Look back at some of the important news and notes from last week in the world of oncology, featuring articles from the latest issue of the Journal ONCOLOGY®.
Each Monday, CancerNetwork® highlights the most important content from the previous week in oncology news.
Among the top articles from last week are compelling editorials on messenger RNA and its potential as a cancer vaccine. The Journal ONCOLOGY®’s latest issue dives into messenger RNA, its standing as the technology of the moment, and the future of cancer vaccines involving this technology.
“It’s a time for great hope with breast cancer, given the number of agents being evaluated now.” –Sara A. Hurvitz, MD
Hurvitz is a program co-chair of the 20th Annual International Congress on the Future of Breast Cancer® West, hosted by Physicians’ Education Resource®, LLC (PER®), to be held July 30-31, 2021. The meeting will cover topics discussed by Hurvitz, with the hopes of demystifying some pressing questions in the field of oncology and facilitating thoughtful conversations about next steps in advancing care.
In his “Letter to the Readers”, co-editor-in-chief of the journal ONCOLOGY® Howard S. Hochster, MD, reviews the development of mRNA technology, especially as it applies to vaccines against COVID-19.
Most important, mRNA technology has been validated and is now subject to multibillion-dollar efforts. We hope and expect to see these important advances extend from vaccination to cancer therapies in the near future.
A review of mRNA vaccine technology by ONCOLOGY® editorial board member Mehmet Sitki Copur, MD, FACP, explains the basis for progress in this field and reviews a number of new trials using this technology.

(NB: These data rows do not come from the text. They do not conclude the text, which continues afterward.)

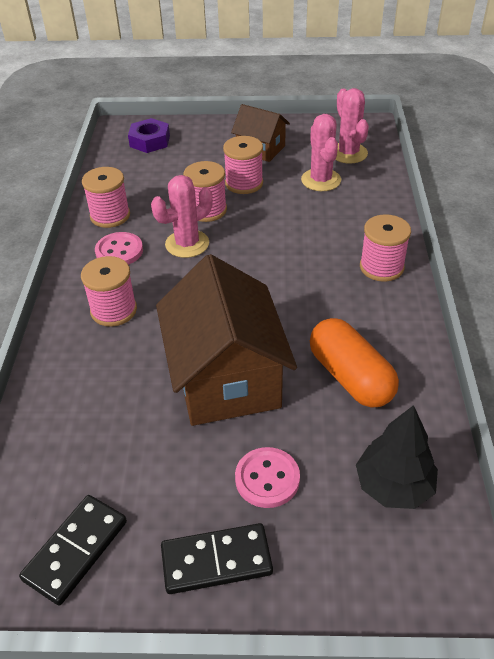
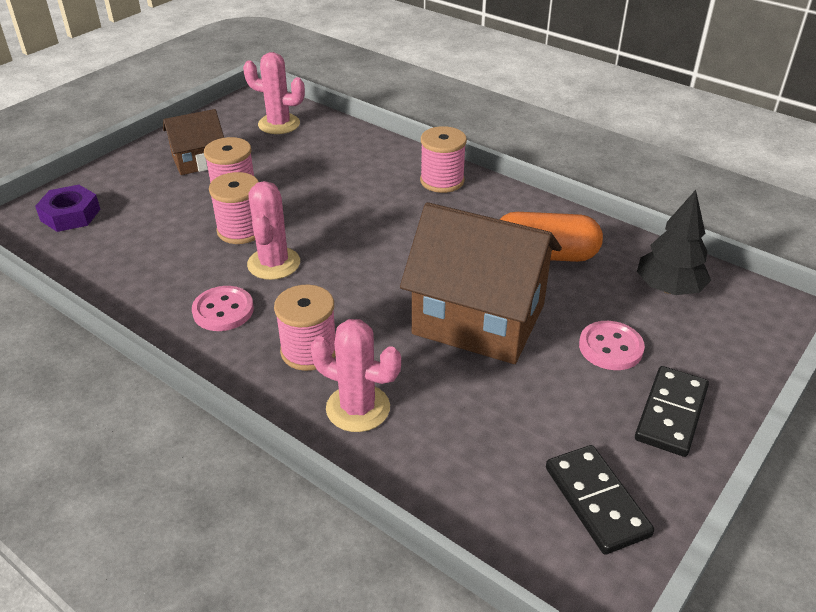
camera: 55 degrees left, 5 degrees down
pink spool [82,167,130,228] -> none
pink cactus [301,114,341,191] -> pink cactus moved to [310,319,401,432]

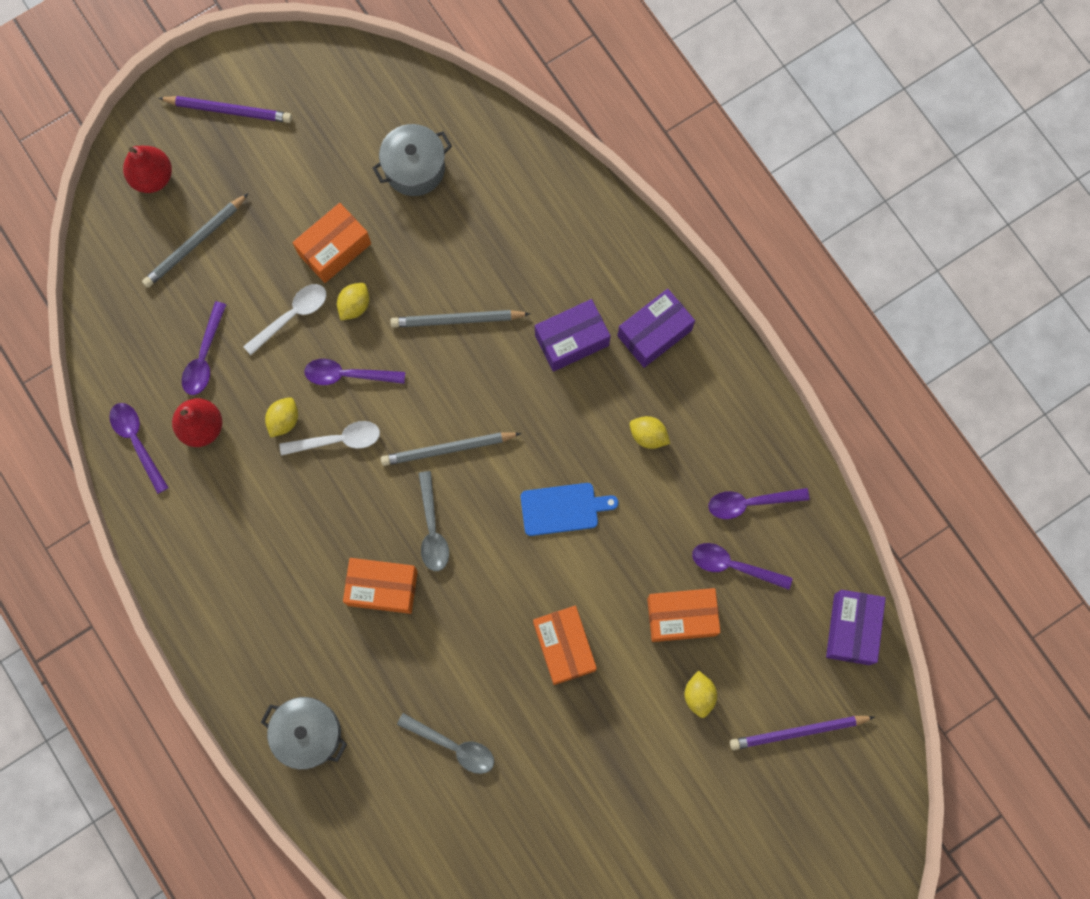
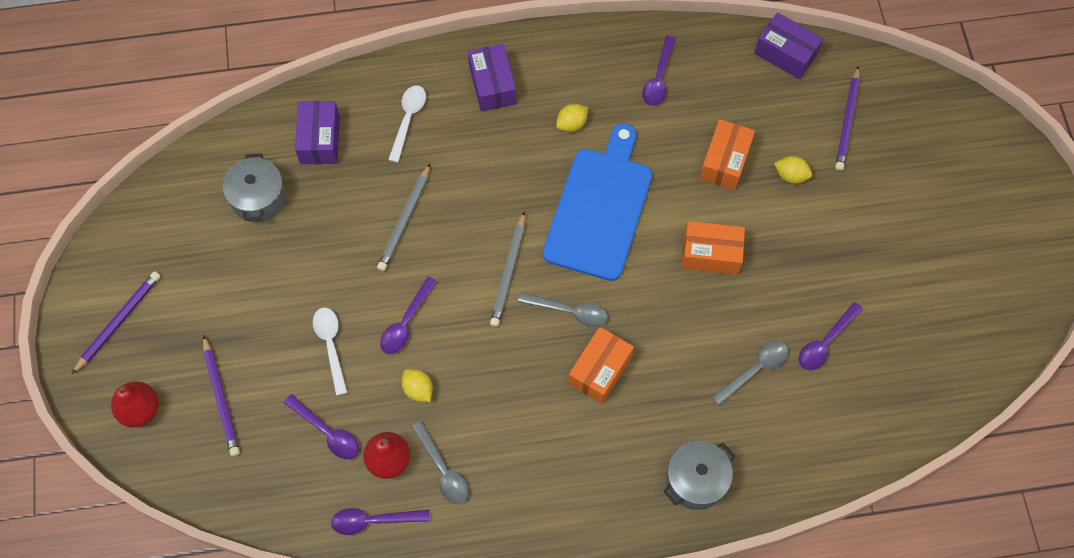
camera: 65 degrees left, 10 degrees down
grey pencil [142,193,248,288] -> purple pencil [203,335,240,456]
white spoon [279,421,380,456] -> white spoon moved to [388,85,426,163]
orange box [292,203,371,283] -> none
yellow lemon [337,283,369,320] -> none
blue cutting board [521,483,618,536] -> blue cutting board [543,123,652,281], size x2.02
purple box [535,299,611,372] -> purple box moved to [295,101,340,164]
purple spoon [692,543,793,590] -> purple spoon moved to [799,302,863,370]
none -> grey spoon [411,421,469,505]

Within the past 2 decades, major achievements in the field of mRNA vaccines have created a safe and attractive treatment option for a broad range of diseases, including cancer. Their simplicity, high potency, capacity for rapid development, and potential for low-cost manufacturing and safe administration all make mRNA vaccines a very promising alternative to conventional vaccine approaches.
ONCOLOGY® editorial board member E. David Crawford, MD, and colleagues, propose a new model for guiding the treatment of prostate cancer that focuses on a “transitional state,” which occurs during the interval of progression to metastatic castration-resistant prostate cancer.
This article is a follow-up to RADAR IV and represents a call to action for earlier intervention in the disease state. We need to implement clinical trials that evaluate early and therapeutic layering of agents to delay progression to metastatic castration-resistant prostate cancer.
With precision-guided approaches to care establishing themselves across tumor types, newer systemic therapy regimens are almost exclusively developed for the treatment of histological or biomarker subtypes within a larger disease state. One of the most prevalent examples of this is breast cancer, which has seen significant and consistent progress in terms of advancing overall survival in the treatment of HER2-positive tumors.
“HER2-positive breast cancer is unique and it’s relatively rare for a particular type of cancer to be defined by one genetic alteration that is driving the tumor biology,” said Sara A. Hurvitz, MD, who is featured in this issue of ONCOLOGY®. “The success of that is absolutely outstanding, but that type of story is not going to be possible in a number of other tumor subtypes.”